# [TASK REQUIREMENTS]
Every line holding "pixels" should be copied from the records below.

# [INFORMATION PROVIDED]
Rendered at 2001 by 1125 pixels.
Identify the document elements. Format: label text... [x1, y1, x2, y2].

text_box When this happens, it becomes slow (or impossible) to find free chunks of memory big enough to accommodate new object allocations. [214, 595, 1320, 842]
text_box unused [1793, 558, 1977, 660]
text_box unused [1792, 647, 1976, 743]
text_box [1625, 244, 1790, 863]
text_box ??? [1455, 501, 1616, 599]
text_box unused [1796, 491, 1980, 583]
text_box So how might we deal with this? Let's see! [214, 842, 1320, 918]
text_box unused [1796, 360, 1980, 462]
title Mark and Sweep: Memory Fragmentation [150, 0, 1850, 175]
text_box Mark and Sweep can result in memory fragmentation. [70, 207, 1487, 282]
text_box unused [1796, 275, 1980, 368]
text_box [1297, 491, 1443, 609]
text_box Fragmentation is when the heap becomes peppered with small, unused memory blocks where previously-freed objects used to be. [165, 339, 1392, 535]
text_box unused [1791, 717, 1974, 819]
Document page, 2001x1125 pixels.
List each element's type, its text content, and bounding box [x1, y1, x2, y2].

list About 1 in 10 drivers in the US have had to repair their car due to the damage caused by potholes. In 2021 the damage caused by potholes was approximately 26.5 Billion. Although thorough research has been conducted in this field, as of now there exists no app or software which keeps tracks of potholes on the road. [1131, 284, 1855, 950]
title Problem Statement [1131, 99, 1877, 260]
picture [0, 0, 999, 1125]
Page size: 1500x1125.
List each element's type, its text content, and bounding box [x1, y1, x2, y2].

# [RESULT FOR THIS TASK]
Rendered at 2001 by 1125 pixels.
Document page, 2001x1125 pixels.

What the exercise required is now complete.